### Directions for this task
Word for word, repeat each entry that follows.

### Records contained in a dataset
——————
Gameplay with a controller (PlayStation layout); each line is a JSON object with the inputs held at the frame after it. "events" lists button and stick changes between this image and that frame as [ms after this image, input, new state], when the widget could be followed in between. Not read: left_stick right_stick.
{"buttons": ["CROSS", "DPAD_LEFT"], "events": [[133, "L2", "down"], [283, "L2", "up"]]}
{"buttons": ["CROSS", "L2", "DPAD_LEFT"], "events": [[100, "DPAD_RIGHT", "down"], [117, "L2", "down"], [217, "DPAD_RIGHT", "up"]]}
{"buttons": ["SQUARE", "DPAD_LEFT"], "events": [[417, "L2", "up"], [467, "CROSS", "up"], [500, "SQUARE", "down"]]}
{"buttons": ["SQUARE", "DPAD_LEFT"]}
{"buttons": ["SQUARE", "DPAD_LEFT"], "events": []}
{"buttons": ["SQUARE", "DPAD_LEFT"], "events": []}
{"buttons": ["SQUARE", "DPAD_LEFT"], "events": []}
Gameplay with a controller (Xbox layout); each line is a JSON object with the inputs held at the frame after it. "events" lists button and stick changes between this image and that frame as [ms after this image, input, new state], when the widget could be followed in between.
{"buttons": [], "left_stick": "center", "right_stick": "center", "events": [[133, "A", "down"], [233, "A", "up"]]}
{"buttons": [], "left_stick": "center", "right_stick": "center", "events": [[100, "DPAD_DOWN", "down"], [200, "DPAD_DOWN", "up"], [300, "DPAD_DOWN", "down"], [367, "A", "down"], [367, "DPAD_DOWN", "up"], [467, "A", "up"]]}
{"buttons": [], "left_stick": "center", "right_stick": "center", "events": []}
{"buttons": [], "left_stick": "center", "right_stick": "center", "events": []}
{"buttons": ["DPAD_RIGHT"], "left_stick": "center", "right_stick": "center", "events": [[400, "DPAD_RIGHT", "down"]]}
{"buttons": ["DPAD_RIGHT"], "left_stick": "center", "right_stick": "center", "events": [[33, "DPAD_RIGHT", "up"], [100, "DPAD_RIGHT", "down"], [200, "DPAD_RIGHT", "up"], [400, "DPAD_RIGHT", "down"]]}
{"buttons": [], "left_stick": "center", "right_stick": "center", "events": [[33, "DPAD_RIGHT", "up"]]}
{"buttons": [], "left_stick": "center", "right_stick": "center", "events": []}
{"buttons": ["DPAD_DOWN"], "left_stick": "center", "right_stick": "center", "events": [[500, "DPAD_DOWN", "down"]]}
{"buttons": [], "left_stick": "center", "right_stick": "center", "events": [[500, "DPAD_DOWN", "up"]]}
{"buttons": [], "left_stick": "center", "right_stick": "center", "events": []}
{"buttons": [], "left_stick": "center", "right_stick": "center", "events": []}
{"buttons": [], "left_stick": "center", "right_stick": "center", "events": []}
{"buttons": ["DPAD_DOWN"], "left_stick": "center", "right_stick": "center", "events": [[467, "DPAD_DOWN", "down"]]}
——————
### Answer to the exercise
Gameplay with a controller (PlayStation layout); each line is a JSON object with the inputs held at the frame after it. "events" lists button and stick changes between this image and that frame as [ms after this image, input, new state], when the widget could be followed in between. Not read: left_stick right_stick.
{"buttons": ["CROSS", "DPAD_LEFT"], "events": [[133, "L2", "down"], [283, "L2", "up"]]}
{"buttons": ["CROSS", "L2", "DPAD_LEFT"], "events": [[100, "DPAD_RIGHT", "down"], [117, "L2", "down"], [217, "DPAD_RIGHT", "up"]]}
{"buttons": ["SQUARE", "DPAD_LEFT"], "events": [[417, "L2", "up"], [467, "CROSS", "up"], [500, "SQUARE", "down"]]}
{"buttons": ["SQUARE", "DPAD_LEFT"]}
{"buttons": ["SQUARE", "DPAD_LEFT"], "events": []}
{"buttons": ["SQUARE", "DPAD_LEFT"], "events": []}
{"buttons": ["SQUARE", "DPAD_LEFT"], "events": []}
Gameplay with a controller (Xbox layout); each line is a JSON object with the inputs held at the frame after it. "events" lists button and stick changes between this image and that frame as [ms after this image, input, new state], when the widget could be followed in between.
{"buttons": [], "left_stick": "center", "right_stick": "center", "events": [[133, "A", "down"], [233, "A", "up"]]}
{"buttons": [], "left_stick": "center", "right_stick": "center", "events": [[100, "DPAD_DOWN", "down"], [200, "DPAD_DOWN", "up"], [300, "DPAD_DOWN", "down"], [367, "A", "down"], [367, "DPAD_DOWN", "up"], [467, "A", "up"]]}
{"buttons": [], "left_stick": "center", "right_stick": "center", "events": []}
{"buttons": [], "left_stick": "center", "right_stick": "center", "events": []}
{"buttons": ["DPAD_RIGHT"], "left_stick": "center", "right_stick": "center", "events": [[400, "DPAD_RIGHT", "down"]]}
{"buttons": ["DPAD_RIGHT"], "left_stick": "center", "right_stick": "center", "events": [[33, "DPAD_RIGHT", "up"], [100, "DPAD_RIGHT", "down"], [200, "DPAD_RIGHT", "up"], [400, "DPAD_RIGHT", "down"]]}
{"buttons": [], "left_stick": "center", "right_stick": "center", "events": [[33, "DPAD_RIGHT", "up"]]}
{"buttons": [], "left_stick": "center", "right_stick": "center", "events": []}
{"buttons": ["DPAD_DOWN"], "left_stick": "center", "right_stick": "center", "events": [[500, "DPAD_DOWN", "down"]]}
{"buttons": [], "left_stick": "center", "right_stick": "center", "events": [[500, "DPAD_DOWN", "up"]]}
{"buttons": [], "left_stick": "center", "right_stick": "center", "events": []}
{"buttons": [], "left_stick": "center", "right_stick": "center", "events": []}
{"buttons": [], "left_stick": "center", "right_stick": "center", "events": []}
{"buttons": ["DPAD_DOWN"], "left_stick": "center", "right_stick": "center", "events": [[467, "DPAD_DOWN", "down"]]}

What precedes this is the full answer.